- [Document text]
--------

Oh also, there’s a knob in the NVIDIA Control Panel to check:

  • Manage 3D Settings → Shader Cache = ON

I doubt this has anything to do with your problem, and it should be ON by default, but it’s worth double-checking. Best not to make any assumptions.

Okay, so I did some more testing, and was able to confirm that my Intel drivers do no sort of shader caching whatsoever. This is why the shader load in my custom engine on the Intel one is consistent in load times regardless of how many times I’ve loaded the engine up.

On the PC with the nVidia card however, after an initial, very slow load without on-demand shader loading enabled, the second time I boot it up, it does so lightning fast now. Not sure what I did that changed this, but I was away from my desktop for a week, and inbetween that and now, I made some changes to the renderer code.

When I delete all my shader caches in the nVidia folder, the custom engine loads the shaders slowly again, as expected, but the Half-Life 1 version of the game loads them very fast still. I made sure to see that the mod version does create a shader cache folder, which it does indeed, and I deleted that again to double-check. Even if the cache is deleted, the mod version is lightning fast compared to the custom engine.

Also I tried changing the setting of Shader Cache in the nVidia control panel, but it didn’t seem to have any effect. The shaders were still cached. Same for setting those environment variables, they had no effect whatsoever. The shaders were still being cached, and the folder I couldn’t change either. I will try other ways of setting these variables and see if they have any effect.

--------

- [Tasks to carry out]
**1)** Quote the part of the shader caching post that opens with the words containing "Okay, so I did" and closes with "the renderer code.".
**2)** In the shader caching post, why does the custom engine take the same time to load its shaders on the Intel machine no matter how often it is loaded?
**3)** Carry on the shader caching post from its last sentence.
The lines have nothing to do with the shader caching post.

- [Information shown]
--------

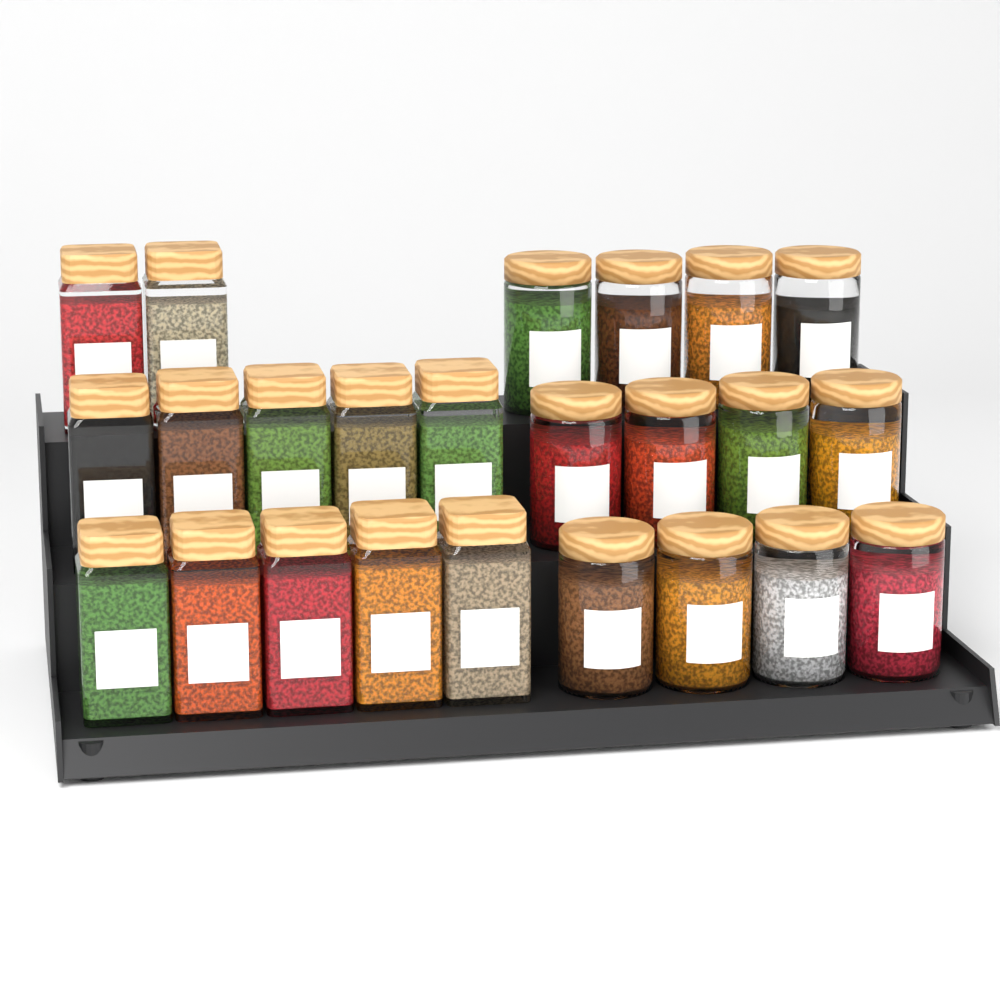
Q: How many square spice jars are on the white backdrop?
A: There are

--------

- [Answers per task]
**1)**
Okay, so I did some more testing, and was able to confirm that my Intel drivers do no sort of shader caching whatsoever. This is why the shader load in my custom engine on the Intel one is consistent in load times regardless of how many times I’ve loaded the engine up.

On the PC with the nVidia card however, after an initial, very slow load without on-demand shader loading enabled, the second time I boot it up, it does so lightning fast now. Not sure what I did that changed this, but I was away from my desktop for a week, and inbetween that and now, I made some changes to the renderer code.

**2)** The Intel drivers do no shader caching whatsoever. As a result, the shader load time in the custom engine stays consistent regardless of how many times the engine has been loaded.

**3)**
Also, sorry for the bad pastebin id, the proper one is u58zjNKi

Regarding your last question, I am running this from a basic Windows 10 system with no extra VMs or environments or anything. It’s a simple 64-bit application running under SDL2. I run it locally. I will take a bit to generate the information you requested about timings, but I’ll update this topic once I am done.

Edit: I also checked the GL strings you mentioned, and they match between the mod and the custom engine.

So, I tested your shaders on a PC with Intel graphics, just to get a second pair of eyes on this.

The GLSL was completely unmodified from the Pastebin you provided, but the shader loader was stripped bare to just glCreateShader/glShaderSource/glCompileShader calls for the VS, then glCreateShader/glShaderSource/glCompileShader calls for the FS, then glCreateProgram/glAttachShader/glAttachShader, finally glLinkProgram.

I took a timestamp at the beginning and between each group of calls above to get insight into how long each step took.

Creating, specifying source, and compiling the vertex shader took about 0.35 milliseconds.

Creating, specifying source, and compiling the fragment shader took about 2.35 milliseconds - it is a longer, more complex shader.

Attaching the shaders to the program was negligible.

Linking the program was measured in isolation and took about 34.9 milliseconds.

I’d suggest that you’ve got a problem in your C++ code here.

Yeah that was my original assumption too, but when I check the timings solely restricted to the functions themselves, I see a massive slowdown with the glShader and glProgram calls in particular.

I tried everything I could think of, but I’m at a loss as to what is causing this. It doesn’t seem to matter if I compile my code in Debug or in Release mode, but I’ll try again with different settings, maybe something is screwing up for me.

I also thought that maybe it’s related to the fact that the Half-Life 1 version runs in 32-bit, but the custom engine is 64-bit, but that shouldn’t cause a problem, should it?

As Dark Photon requested, I’m providing the time statistics in question:

Half-Life 1:
renderinfo2

Sorry for the double reply, but the site won’t let me post two pictures in one reply.

Custom engine:

Both of these were done with the shader cache completely nuked, so each application had to recreate the caches completely. I also disabled on-demand shader loading for both, to capture the times for all the shaders used by the application.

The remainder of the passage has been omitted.